Request: Write out all the lines of the entries below, character for character, keeping their order.

Collected data entries:
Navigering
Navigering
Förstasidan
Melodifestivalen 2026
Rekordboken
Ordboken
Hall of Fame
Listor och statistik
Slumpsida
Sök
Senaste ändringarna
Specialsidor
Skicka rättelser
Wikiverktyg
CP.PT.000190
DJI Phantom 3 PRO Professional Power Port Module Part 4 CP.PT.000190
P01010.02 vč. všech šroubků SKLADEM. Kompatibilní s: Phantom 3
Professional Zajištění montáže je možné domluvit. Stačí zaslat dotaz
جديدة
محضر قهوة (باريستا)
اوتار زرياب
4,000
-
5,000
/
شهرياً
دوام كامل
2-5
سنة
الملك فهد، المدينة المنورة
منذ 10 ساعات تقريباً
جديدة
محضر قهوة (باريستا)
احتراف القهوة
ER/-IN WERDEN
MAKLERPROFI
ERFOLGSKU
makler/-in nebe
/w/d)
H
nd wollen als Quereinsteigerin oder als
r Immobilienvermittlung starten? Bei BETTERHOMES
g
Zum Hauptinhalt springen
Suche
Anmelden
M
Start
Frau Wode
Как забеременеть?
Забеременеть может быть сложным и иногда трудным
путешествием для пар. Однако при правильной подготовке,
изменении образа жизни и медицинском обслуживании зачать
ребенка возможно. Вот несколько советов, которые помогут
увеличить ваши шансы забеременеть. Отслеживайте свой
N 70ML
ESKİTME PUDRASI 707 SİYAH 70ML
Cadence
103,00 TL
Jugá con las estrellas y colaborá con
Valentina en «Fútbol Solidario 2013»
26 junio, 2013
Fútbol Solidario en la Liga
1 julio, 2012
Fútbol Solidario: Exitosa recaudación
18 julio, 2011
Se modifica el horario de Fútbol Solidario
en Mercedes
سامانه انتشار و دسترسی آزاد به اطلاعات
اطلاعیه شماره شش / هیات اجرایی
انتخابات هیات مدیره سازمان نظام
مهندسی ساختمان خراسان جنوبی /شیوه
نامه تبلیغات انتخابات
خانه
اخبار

Output for this task:
Navigering
Navigering
Förstasidan
Melodifestivalen 2026
Rekordboken
Ordboken
Hall of Fame
Listor och statistik
Slumpsida
Sök
Senaste ändringarna
Specialsidor
Skicka rättelser
Wikiverktyg
CP.PT.000190
DJI Phantom 3 PRO Professional Power Port Module Part 4 CP.PT.000190
P01010.02 vč. všech šroubků SKLADEM. Kompatibilní s: Phantom 3
Professional Zajištění montáže je možné domluvit. Stačí zaslat dotaz
جديدة
محضر قهوة (باريستا)
اوتار زرياب
4,000
-
5,000
/
شهرياً
دوام كامل
2-5
سنة
الملك فهد، المدينة المنورة
منذ 10 ساعات تقريباً
جديدة
محضر قهوة (باريستا)
احتراف القهوة
ER/-IN WERDEN
MAKLERPROFI
ERFOLGSKU
makler/-in nebe
/w/d)
H
nd wollen als Quereinsteigerin oder als
r Immobilienvermittlung starten? Bei BETTERHOMES
g
Zum Hauptinhalt springen
Suche
Anmelden
M
Start
Frau Wode
Как забеременеть?
Забеременеть может быть сложным и иногда трудным
путешествием для пар. Однако при правильной подготовке,
изменении образа жизни и медицинском обслуживании зачать
ребенка возможно. Вот несколько советов, которые помогут
увеличить ваши шансы забеременеть. Отслеживайте свой
N 70ML
ESKİTME PUDRASI 707 SİYAH 70ML
Cadence
103,00 TL
Jugá con las estrellas y colaborá con
Valentina en «Fútbol Solidario 2013»
26 junio, 2013
Fútbol Solidario en la Liga
1 julio, 2012
Fútbol Solidario: Exitosa recaudación
18 julio, 2011
Se modifica el horario de Fútbol Solidario
en Mercedes
سامانه انتشار و دسترسی آزاد به اطلاعات
اطلاعیه شماره شش / هیات اجرایی
انتخابات هیات مدیره سازمان نظام
مهندسی ساختمان خراسان جنوبی /شیوه
نامه تبلیغات انتخابات
خانه
اخبار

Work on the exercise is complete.